Anti-hypercholesteraemic and antioxidative activities of camel skin gelatin hydrolysate: effect of enzyme type, enzyme: substrate ratio and time of hydrolysis

Camel skin gelatin hydrolysate (CSGH) was prepared using different proteolytic enzymes [alcalase (A), protease (P) and their combination (AP (1:1))], hydrolysis time (2, 4 and 6 h) and enzyme: substrate (E/S) ratio (1%, 3% and 5%). In general, the degree of hydrolysis (DH) increased with increasing hydrolysis time for all enzyme treatments. CSGHs generated with alcalase showed significantly higher lipase (LP) inhibitory activity compared with protease-derived CSGH at all hydrolysis conditions (P < 0.05). Whereas higher cholesterol esterase (CE) inhibitory activity was observed with CSGH produced by protease (P < 0.05).

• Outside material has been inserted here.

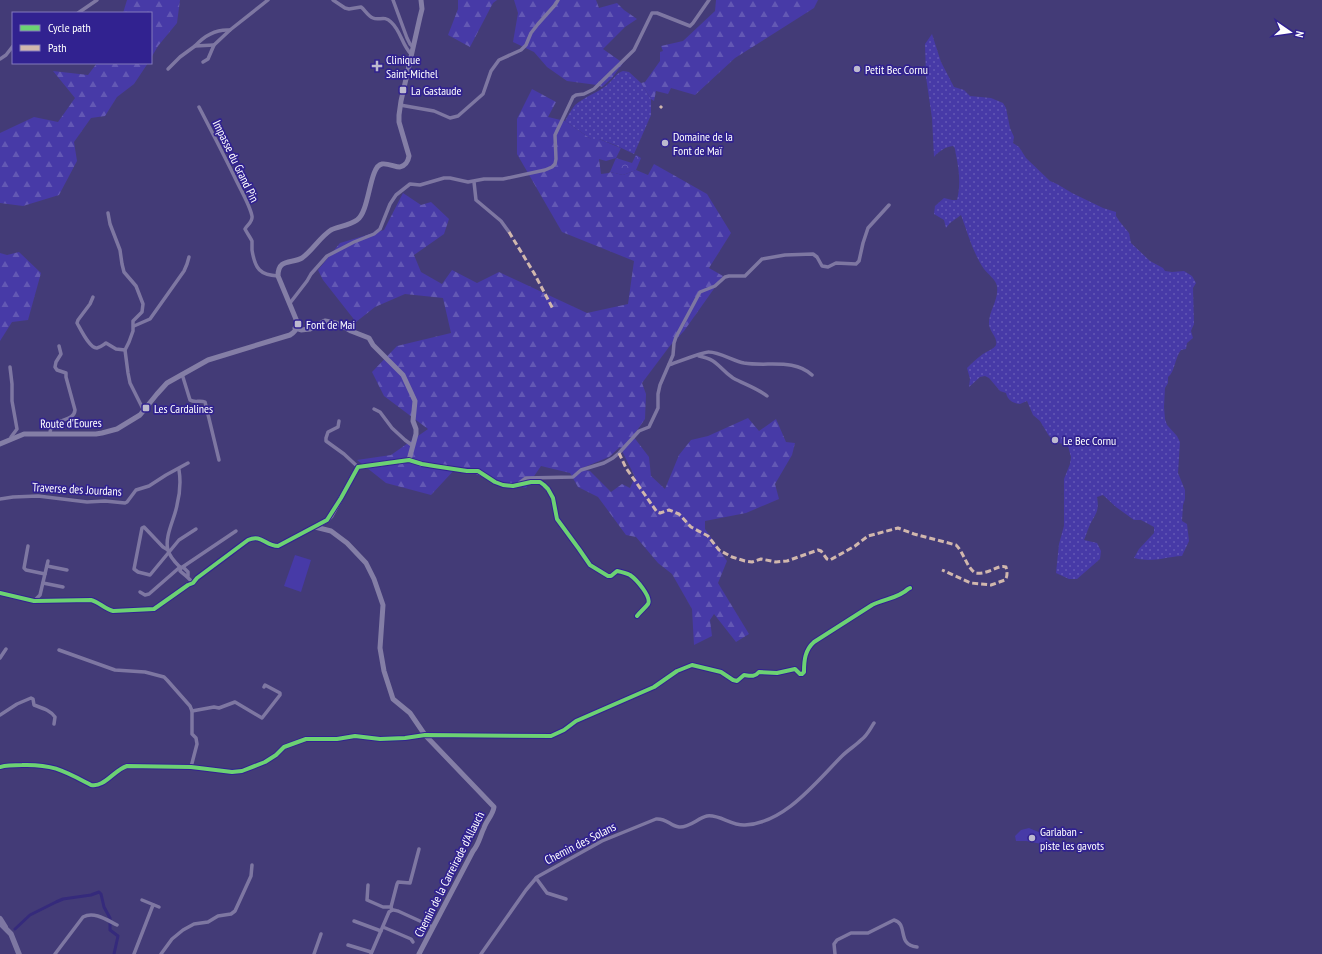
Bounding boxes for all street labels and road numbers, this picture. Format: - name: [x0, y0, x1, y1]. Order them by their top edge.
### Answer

However, when CSGHs were produced using AP, the highest LP and CE inhibitory activity were recorded at 3 and 1% E/S ratio during 2 and 4 h of hydrolysis, respectively (P < 0.05). Antioxidant assays revealed that CSGHs showed improved radical scavenging activities compared with native CSG (P < 0.05). Overall results indicated that CSGHs with higher in vitro anti-hypercholesteraemic and antioxidant activities could be obtained by enzymatic hydrolysis.